Background: Prosus under EU condition
The background: Prosus is under pressure to reduce its stake in Delivery Hero. Because of the acquisition of Delivery Hero rival Just Eat Takeaway, Prosus is actually required to reduce its stake to less than ten percent by late summer, but has asked the EU for an extension due to the changed situation. With the sale to Uber, this condition becomes effectively obsolete. Acceptance of the offer is considered nearly certain, as the minimum threshold has already been met through the Prosus commitment and the other tenders.
Strategic logic of the deal
Strategically, the two companies complement each other. Uber, as a US ride-hailing and food delivery company, is already active in the German delivery business, although it previously withdrew from markets including Austria. Delivery Hero, in turn, has not been operationally active in Germany since the sale of its local business to Just Eat Takeaway. „Uber kombiniert sein bestehendes Uber Eats-Geschäft mit dem internationalen Netzwerk von Delivery Hero“, the announcement states. The deal adds markets in Asia, the Middle East, and Latin America to Uber's portfolio.

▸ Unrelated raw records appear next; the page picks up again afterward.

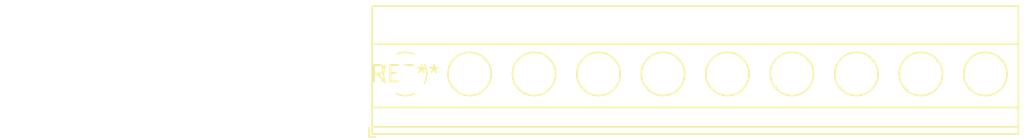
<source format=kicad_pcb>
(kicad_pcb (version 20240108) (generator pcbnew)

  (general
    (thickness 1.6)
  )

  (paper "A4")
  (layers
    (0 "F.Cu" signal)
    (31 "B.Cu" signal)
    (32 "B.Adhes" user "B.Adhesive")
    (33 "F.Adhes" user "F.Adhesive")
    (34 "B.Paste" user)
    (35 "F.Paste" user)
    (36 "B.SilkS" user "B.Silkscreen")
    (37 "F.SilkS" user "F.Silkscreen")
    (38 "B.Mask" user)
    (39 "F.Mask" user)
    (40 "Dwgs.User" user "User.Drawings")
    (41 "Cmts.User" user "User.Comments")
    (42 "Eco1.User" user "User.Eco1")
    (43 "Eco2.User" user "User.Eco2")
    (44 "Edge.Cuts" user)
    (45 "Margin" user)
    (46 "B.CrtYd" user "B.Courtyard")
    (47 "F.CrtYd" user "F.Courtyard")
    (48 "B.Fab" user)
    (49 "F.Fab" user)
    (50 "User.1" user)
    (51 "User.2" user)
    (52 "User.3" user)
    (53 "User.4" user)
    (54 "User.5" user)
    (55 "User.6" user)
    (56 "User.7" user)
    (57 "User.8" user)
    (58 "User.9" user)
  )

  (setup
    (pad_to_mask_clearance 0)
    (pcbplotparams
      (layerselection 0x00010fc_ffffffff)
      (plot_on_all_layers_selection 0x0000000_00000000)
      (disableapertmacros false)
      (usegerberextensions false)
      (usegerberattributes false)
      (usegerberadvancedattributes false)
      (creategerberjobfile false)
      (dashed_line_dash_ratio 12.000000)
      (dashed_line_gap_ratio 3.000000)
      (svgprecision 4)
      (plotframeref false)
      (viasonmask false)
      (mode 1)
      (useauxorigin false)
      (hpglpennumber 1)
      (hpglpenspeed 20)
      (hpglpendiameter 15.000000)
      (dxfpolygonmode false)
      (dxfimperialunits false)
      (dxfusepcbnewfont false)
      (psnegative false)
      (psa4output false)
      (plotreference false)
      (plotvalue false)
      (plotinvisibletext false)
      (sketchpadsonfab false)
      (subtractmaskfromsilk false)
      (outputformat 1)
      (mirror false)
      (drillshape 1)
      (scaleselection 1)
      (outputdirectory "")
    )
  )

  (net 0 "")

  (footprint "TerminalBlock_Phoenix_MKDS-1,5-10_1x10_P5.00mm_Horizontal" (layer "F.Cu") (at 0 0))

)

</source>
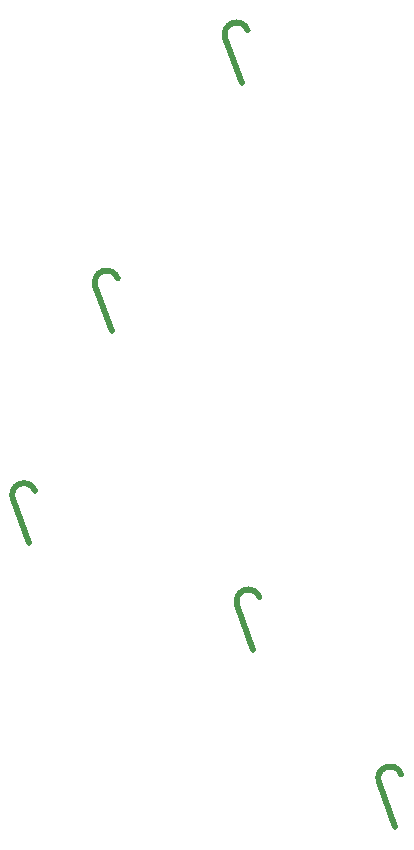
<source format=gbo>
G04 #@! TF.FileFunction,Legend,Bot*
%FSLAX46Y46*%
G04 Gerber Fmt 4.6, Leading zero omitted, Abs format (unit mm)*
G04 Created by KiCad (PCBNEW 4.0.7) date Thursday, December 28, 2017 'PMt' 08:09:31 PM*
%MOMM*%
%LPD*%
G01*
G04 APERTURE LIST*
%ADD10C,0.100000*%
%ADD11C,0.500000*%
G04 APERTURE END LIST*
D10*
D11*
X140705257Y-39492789D02*
X142073338Y-43251559D01*
X140705258Y-39492788D02*
G75*
G02X142584642Y-38808748I939692J342020D01*
G01*
X129705257Y-60492789D02*
X131073338Y-64251559D01*
X129705258Y-60492788D02*
G75*
G02X131584642Y-59808748I939692J342020D01*
G01*
X153705257Y-102492789D02*
X155073338Y-106251559D01*
X153705258Y-102492788D02*
G75*
G02X155584642Y-101808748I939692J342020D01*
G01*
X122705257Y-78492789D02*
X124073338Y-82251559D01*
X122705258Y-78492788D02*
G75*
G02X124584642Y-77808748I939692J342020D01*
G01*
X141705257Y-87492789D02*
X143073338Y-91251559D01*
X141705258Y-87492788D02*
G75*
G02X143584642Y-86808748I939692J342020D01*
G01*
M02*

</source>
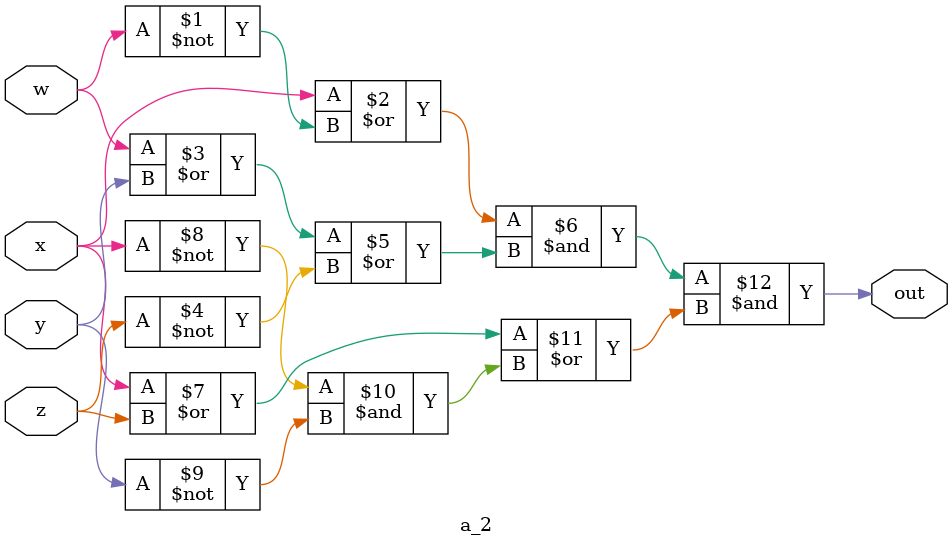
<source format=v>
`timescale 1ns / 1ps


module a_2(
    input w,
    input x,
    input y,
    input z,
    output out
    );
assign out = (x|(~w)) & (w|y|(~z)) & (x|z|(~x)&(~y));
endmodule

</source>
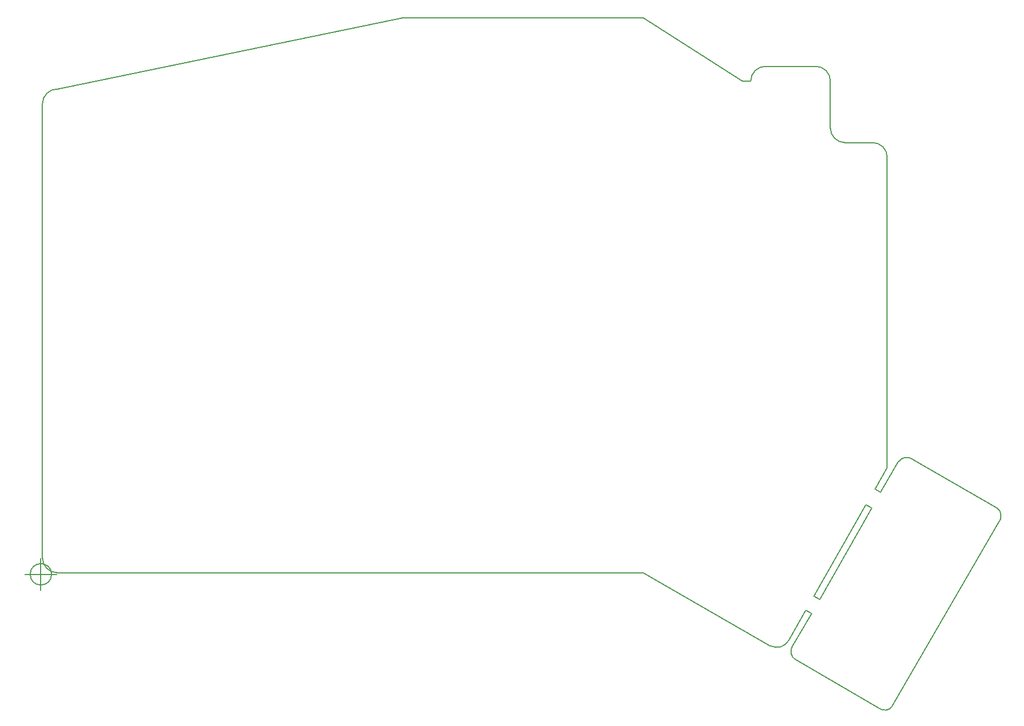
<source format=gm1>
G04 #@! TF.GenerationSoftware,KiCad,Pcbnew,(5.0.0)*
G04 #@! TF.CreationDate,2018-09-16T22:23:12+09:00*
G04 #@! TF.ProjectId,ergodash,6572676F646173682E6B696361645F70,2.0*
G04 #@! TF.SameCoordinates,Original*
G04 #@! TF.FileFunction,Profile,NP*
%FSLAX46Y46*%
G04 Gerber Fmt 4.6, Leading zero omitted, Abs format (unit mm)*
G04 Created by KiCad (PCBNEW (5.0.0)) date 09/16/18 22:23:12*
%MOMM*%
%LPD*%
G01*
G04 APERTURE LIST*
%ADD10C,0.150000*%
G04 APERTURE END LIST*
D10*
X198501000Y-149352000D02*
X195453000Y-154559000D01*
X199771000Y-147193000D02*
X207899000Y-132842000D01*
X198882000Y-146685000D02*
X199771000Y-147193000D01*
X198882000Y-146685000D02*
X207010000Y-132334000D01*
X207010000Y-132334000D02*
X207899000Y-132842000D01*
X194945000Y-153543000D02*
X197612000Y-148844000D01*
X212090000Y-125603000D02*
X209296000Y-130429000D01*
X208407000Y-129921000D02*
X209296000Y-130429000D01*
X197612000Y-148844000D02*
X198501000Y-149352000D01*
X214249000Y-125222000D02*
X227457000Y-132842000D01*
X211074000Y-163957000D02*
X227838000Y-135001000D01*
X214249000Y-125222000D02*
G75*
G03X212090000Y-125603000I-889000J-1270000D01*
G01*
X227838000Y-135001000D02*
G75*
G03X227457000Y-132842000I-1270000J889000D01*
G01*
X195961000Y-156591000D02*
X209042000Y-164211000D01*
X209042000Y-164211000D02*
G75*
G03X211074000Y-163957000I889000J1143000D01*
G01*
X195453000Y-154559000D02*
G75*
G03X195961000Y-156591000I1270000J-762000D01*
G01*
X192024000Y-154432000D02*
G75*
G03X194945000Y-153543000I1016000J1905000D01*
G01*
X172212000Y-143002000D02*
X192024000Y-154432000D01*
X210312000Y-126619000D02*
X208407000Y-129921000D01*
X210312000Y-122174000D02*
X210312000Y-126619000D01*
X172212000Y-56134000D02*
X187706000Y-66040000D01*
X163576000Y-56134000D02*
X172212000Y-56134000D01*
X79644666Y-143256000D02*
G75*
G03X79644666Y-143256000I-1666666J0D01*
G01*
X75478000Y-143256000D02*
X80478000Y-143256000D01*
X77978000Y-140756000D02*
X77978000Y-145756000D01*
X210312000Y-110236000D02*
X210312000Y-122174000D01*
X203708000Y-75692000D02*
X208026000Y-75692000D01*
X201422000Y-66040000D02*
X201422000Y-73406000D01*
X210312000Y-77978000D02*
X210312000Y-110236000D01*
X210312000Y-77978000D02*
G75*
G03X208026000Y-75692000I-2286000J0D01*
G01*
X201422000Y-73406000D02*
G75*
G03X203708000Y-75692000I2286000J0D01*
G01*
X191262000Y-63754000D02*
X199136000Y-63754000D01*
X188976000Y-66040000D02*
X187706000Y-66040000D01*
X201422000Y-66040000D02*
G75*
G03X199136000Y-63754000I-2286000J0D01*
G01*
X78232000Y-140716000D02*
X78232000Y-69596000D01*
X80518000Y-143002000D02*
X114808000Y-143002000D01*
X78232000Y-140716000D02*
G75*
G03X80518000Y-143002000I2286000J0D01*
G01*
X191262000Y-63754000D02*
G75*
G03X188976000Y-66040000I0J-2286000D01*
G01*
X80518000Y-67310000D02*
G75*
G03X78232000Y-69596000I0J-2286000D01*
G01*
X134620000Y-56134000D02*
X163576000Y-56134000D01*
X134620000Y-56134000D02*
X80518000Y-67310000D01*
X114808000Y-143002000D02*
X172212000Y-143002000D01*
M02*

</source>
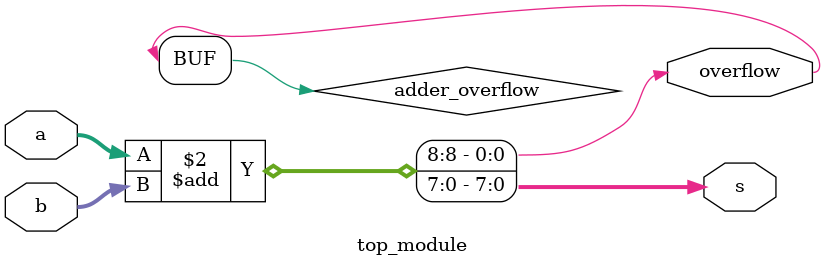
<source format=sv>
module top_module (
	input [7:0] a,
	input [7:0] b,
	output [7:0] s,
	output overflow
);

	reg [8:0] sum;
	reg adder_overflow;

	always @(*) begin
		{adder_overflow, s} = a + b;
	end

	assign overflow = adder_overflow;

endmodule

</source>
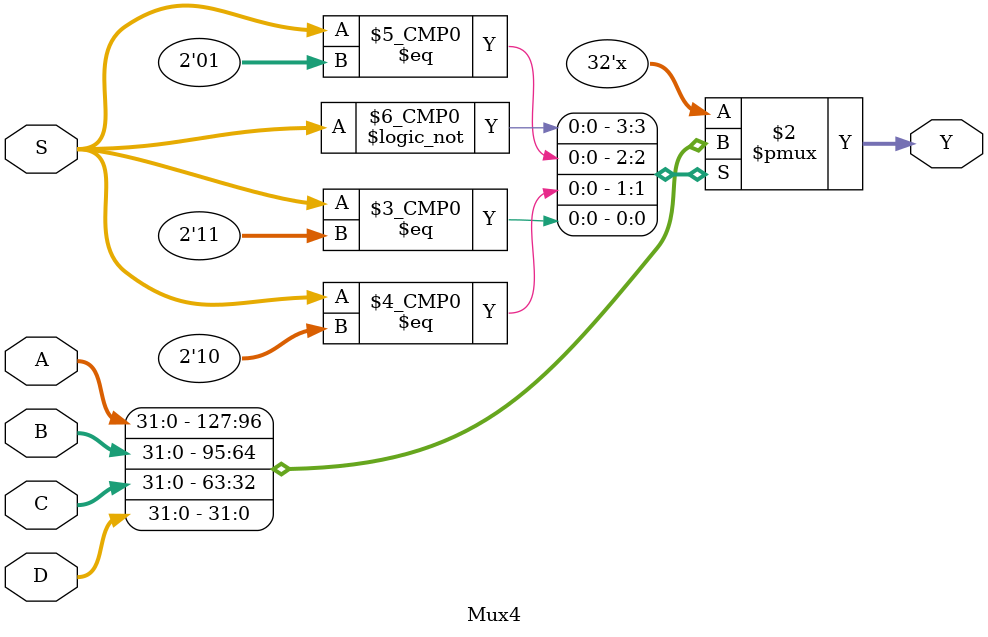
<source format=v>
`timescale 1ns / 1ps
module Mux4(
    input [31:0]A,		//Entrada 0 de 32 bits
    input [31:0]B,		//Entrada 1 de 32 bits
	 input [31:0]C,		//Entrada 1 de 32 bits
	 input [31:0]D,		//Entrada 1 de 32 bits
    input [1:0]S,				//Entrada de seleccion de 1 bit
    output reg [31:0]Y	//Salida de data seleccionada de 32 bits
    );

always @*		//Seleccion de data dependiendo de valor de S 
    case(S)
		2'b00:	Y <= A;
		2'b01:   Y <= B;
		2'b10:   Y <= C;
		2'b11:   Y <= D;
	endcase
endmodule


</source>
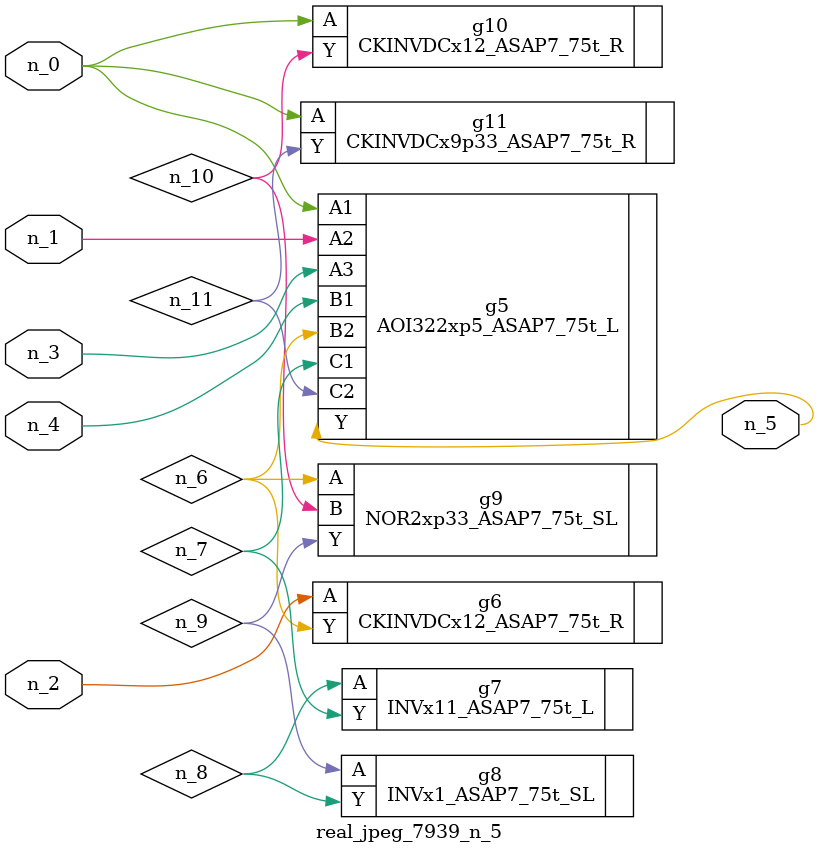
<source format=v>
module real_jpeg_7939_n_5 (n_4, n_0, n_1, n_2, n_3, n_5);

input n_4;
input n_0;
input n_1;
input n_2;
input n_3;

output n_5;

wire n_8;
wire n_11;
wire n_6;
wire n_7;
wire n_10;
wire n_9;

AOI322xp5_ASAP7_75t_L g5 ( 
.A1(n_0),
.A2(n_1),
.A3(n_3),
.B1(n_4),
.B2(n_6),
.C1(n_7),
.C2(n_11),
.Y(n_5)
);

CKINVDCx12_ASAP7_75t_R g10 ( 
.A(n_0),
.Y(n_10)
);

CKINVDCx9p33_ASAP7_75t_R g11 ( 
.A(n_0),
.Y(n_11)
);

CKINVDCx12_ASAP7_75t_R g6 ( 
.A(n_2),
.Y(n_6)
);

NOR2xp33_ASAP7_75t_SL g9 ( 
.A(n_6),
.B(n_10),
.Y(n_9)
);

INVx11_ASAP7_75t_L g7 ( 
.A(n_8),
.Y(n_7)
);

INVx1_ASAP7_75t_SL g8 ( 
.A(n_9),
.Y(n_8)
);


endmodule
</source>
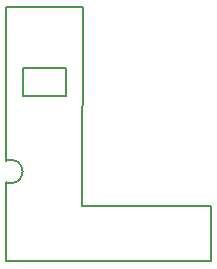
<source format=gm1>
G04 #@! TF.GenerationSoftware,KiCad,Pcbnew,(5.0.1)-4*
G04 #@! TF.CreationDate,2018-12-04T20:19:32-05:00*
G04 #@! TF.ProjectId,PowConnV1,506F77436F6E6E56312E6B696361645F,V1*
G04 #@! TF.SameCoordinates,Original*
G04 #@! TF.FileFunction,Profile,NP*
%FSLAX46Y46*%
G04 Gerber Fmt 4.6, Leading zero omitted, Abs format (unit mm)*
G04 Created by KiCad (PCBNEW (5.0.1)-4) date 12/4/2018 8:19:32 PM*
%MOMM*%
%LPD*%
G01*
G04 APERTURE LIST*
%ADD10C,0.150000*%
%ADD11C,0.200000*%
G04 APERTURE END LIST*
D10*
X115971320Y-83357720D02*
X115976400Y-80975200D01*
X112313720Y-83357720D02*
X115971320Y-83357720D01*
X112313720Y-80970120D02*
X112313720Y-83357720D01*
X115976400Y-80970120D02*
X112313720Y-80970120D01*
D11*
X110920275Y-75863255D02*
X117370275Y-75863255D01*
X110920275Y-97378154D02*
X128270000Y-97378154D01*
X110920276Y-88847186D02*
G75*
G02X110920275Y-90692824I385234J-922819D01*
G01*
X128270000Y-97378154D02*
X128270000Y-92710000D01*
X110920275Y-90692824D02*
X110920275Y-97378154D01*
X117358160Y-92715080D02*
X117370275Y-75863255D01*
X110920275Y-75863255D02*
X110920275Y-88847187D01*
X128270000Y-92710000D02*
X117358160Y-92715080D01*
M02*

</source>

The transaction is one of the largest acquisitions in the European delivery and quick-commerce sector. JP Morgan Chase is advising Uber on the deal. The Delivery Hero Administrative Board and Supervisory Board will review the official offer result and the offer document before issuing a definitive statement. The transaction is a Business Combination Agreement between Delivery Hero SE, Uber Technologies, Inc., and the Delaware-based Uber International Technologies II Corporation.
Market outlook
Market observers view the offer as a clear signal for further consolidation in the global food delivery market. With the acquisition, Uber secures, according to its own information, direct access to the fast-growing markets outside Europe and North America in which Delivery Hero has built up market share over many years. Should the transaction be completed as planned in the second half of 2027, Uber would further strengthen its position as one of the world's leading providers in the mobility and delivery services sector.
The news was disseminated on July 16, 2026 via the dpa news channel and broadcast, among others, on Deutschlandfunk. Detailed information about the precise consequences for Delivery Hero's approximately 24,000 employees worldwide is not yet available. The management of both companies emphasized, however, that the operational independence of the regional Delivery Hero brands is to be preserved and that existing business relationships with merchants and consumers will continue.
Questions & Answers
How much is Uber offering per Delivery Hero share?
Uber is offering shareholders €41.50 per share; this corresponds to a premium of approximately 127 percent on the average price over the three months prior to May 8, 2026.